Task inputs below:
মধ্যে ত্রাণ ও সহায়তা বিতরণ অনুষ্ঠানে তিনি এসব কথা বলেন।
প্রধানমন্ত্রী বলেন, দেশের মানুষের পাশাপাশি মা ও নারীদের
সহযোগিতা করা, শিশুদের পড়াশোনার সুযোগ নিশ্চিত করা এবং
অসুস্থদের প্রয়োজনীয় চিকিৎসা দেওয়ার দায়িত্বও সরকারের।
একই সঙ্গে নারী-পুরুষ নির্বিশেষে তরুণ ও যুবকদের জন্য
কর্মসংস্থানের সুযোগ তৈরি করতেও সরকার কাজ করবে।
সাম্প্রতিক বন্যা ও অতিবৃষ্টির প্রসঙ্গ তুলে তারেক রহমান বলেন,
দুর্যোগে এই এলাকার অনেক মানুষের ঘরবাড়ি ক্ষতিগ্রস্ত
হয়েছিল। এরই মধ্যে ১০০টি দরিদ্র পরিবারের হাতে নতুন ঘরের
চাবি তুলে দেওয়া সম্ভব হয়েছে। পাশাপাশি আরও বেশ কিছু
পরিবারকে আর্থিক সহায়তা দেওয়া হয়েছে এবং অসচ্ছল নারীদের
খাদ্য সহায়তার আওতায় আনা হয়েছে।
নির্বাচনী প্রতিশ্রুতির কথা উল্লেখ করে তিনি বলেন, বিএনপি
End of Task inputs.
Look for "দুর্যোগে এই এলাকার" in the records. Write out its line and every later line through the end exactly, with nothing more.

- **Exercise result**
দুর্যোগে এই এলাকার অনেক মানুষের ঘরবাড়ি ক্ষতিগ্রস্ত
হয়েছিল। এরই মধ্যে ১০০টি দরিদ্র পরিবারের হাতে নতুন ঘরের
চাবি তুলে দেওয়া সম্ভব হয়েছে। পাশাপাশি আরও বেশ কিছু
পরিবারকে আর্থিক সহায়তা দেওয়া হয়েছে এবং অসচ্ছল নারীদের
খাদ্য সহায়তার আওতায় আনা হয়েছে।
নির্বাচনী প্রতিশ্রুতির কথা উল্লেখ করে তিনি বলেন, বিএনপি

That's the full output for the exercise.